The bench taking note of the submissions of the Parties and the deposition of the victim referred to the judgment of the Supreme Court in the case of Aman Kumar and Another Vs. State of Haryana [(2004) 4 SCC 379], wherein the accused was convicted by the trial court under Section 376(2)(g) of the Indian Penal Code. In the said case, it was held in para 8 that in every crime, there is first, intention to commit, secondly, preparation to commit it, thirdly, attempt to commit it. If the third stage, that is, attempt is successful, then the crime is complete. In case the attempt fails, the crime is not complete, but the law punishes the person attempting the act which is punishable under Section 511 of Indian Penal Code. It has been held in para 9 of the said judgment that if a person fails to commit the offence due to reasons beyond his control, he is said to have attempted to commit the offence. Attempt to commit an offence can be said to begin when the preparations are complete and the culprit commences to do something with the intention of committing the offence and which is a step towards the commission of offence. It has also been held that the moment he commences to do an act with the necessary intention, he commences his attempt to commit the offence and mere intention to commit an offence, not followed by any act, cannot constitute an offence.

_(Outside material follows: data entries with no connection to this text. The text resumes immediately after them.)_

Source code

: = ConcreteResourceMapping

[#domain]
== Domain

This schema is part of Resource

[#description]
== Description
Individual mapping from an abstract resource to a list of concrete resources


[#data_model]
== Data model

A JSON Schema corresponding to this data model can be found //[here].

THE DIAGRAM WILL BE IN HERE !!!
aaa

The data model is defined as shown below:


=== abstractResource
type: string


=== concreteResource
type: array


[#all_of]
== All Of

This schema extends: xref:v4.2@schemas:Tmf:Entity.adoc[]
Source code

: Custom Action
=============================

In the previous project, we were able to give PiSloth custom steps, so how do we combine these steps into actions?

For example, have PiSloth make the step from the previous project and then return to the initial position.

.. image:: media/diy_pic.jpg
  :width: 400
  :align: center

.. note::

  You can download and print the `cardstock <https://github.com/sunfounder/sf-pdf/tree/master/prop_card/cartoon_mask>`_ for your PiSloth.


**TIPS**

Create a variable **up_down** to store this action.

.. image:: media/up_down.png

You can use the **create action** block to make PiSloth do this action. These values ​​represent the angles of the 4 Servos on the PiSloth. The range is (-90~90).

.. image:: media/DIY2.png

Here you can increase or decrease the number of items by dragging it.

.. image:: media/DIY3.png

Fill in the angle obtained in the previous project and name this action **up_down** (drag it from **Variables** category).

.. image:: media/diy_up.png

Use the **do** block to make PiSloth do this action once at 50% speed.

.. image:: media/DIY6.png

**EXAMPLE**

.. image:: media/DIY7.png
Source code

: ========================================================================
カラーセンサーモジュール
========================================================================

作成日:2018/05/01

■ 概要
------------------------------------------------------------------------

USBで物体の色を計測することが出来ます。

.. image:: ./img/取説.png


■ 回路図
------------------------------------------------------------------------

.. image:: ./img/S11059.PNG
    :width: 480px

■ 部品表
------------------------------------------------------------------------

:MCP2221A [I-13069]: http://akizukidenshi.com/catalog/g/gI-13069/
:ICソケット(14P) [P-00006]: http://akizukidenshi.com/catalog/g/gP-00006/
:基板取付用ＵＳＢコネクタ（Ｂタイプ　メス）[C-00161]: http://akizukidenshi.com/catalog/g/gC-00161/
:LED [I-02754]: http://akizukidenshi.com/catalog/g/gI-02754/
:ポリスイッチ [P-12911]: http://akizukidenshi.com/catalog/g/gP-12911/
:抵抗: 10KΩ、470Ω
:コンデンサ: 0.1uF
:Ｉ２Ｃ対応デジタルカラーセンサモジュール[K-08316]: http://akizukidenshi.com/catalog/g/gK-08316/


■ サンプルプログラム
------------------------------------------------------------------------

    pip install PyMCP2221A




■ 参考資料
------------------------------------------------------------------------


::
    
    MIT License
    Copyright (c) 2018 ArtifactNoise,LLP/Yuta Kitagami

The bench noted that the present case is required to be examined in the light of the aforesaid law laid down by the Hon’ble Supreme Court considering the various stages i.e. intention, preparation, attempt and ultimate commission of offence. The distinction has also to be kept in mind between indecent assault amounting to outraging the modesty of the victim and attempt to rape. There can be no doubt that attempt to rape is an aggravated form of indecent assault.
It is required to be examined in the present case as to: Whether the intention and preparation of the petitioner was to commit rape upon the victims and whether such intention and preparation translated into an attempt to commit rape considering the conduct of the accused and circumstances of the case.
The bench dismissing the criminal revision petition noted, “In view of the aforesaid discussions and findings and considering the entire facts and circumstances of this case, this Court is of the considered view that the learned courts below have passed well-reasoned judgments considering every aspect of the matter and every argument advanced on behalf of the petitioner. There being no perversity or illegality in the impugned judgments of conviction and sentence, no interference is called for. Considering the nature of offence and the manner it has been committed, any lenient view in the matter of sentence will defeat the ends of justice as substantial justice has been done by the impugned judgments. Accordingly, this criminal revision petition is hereby dismissed.”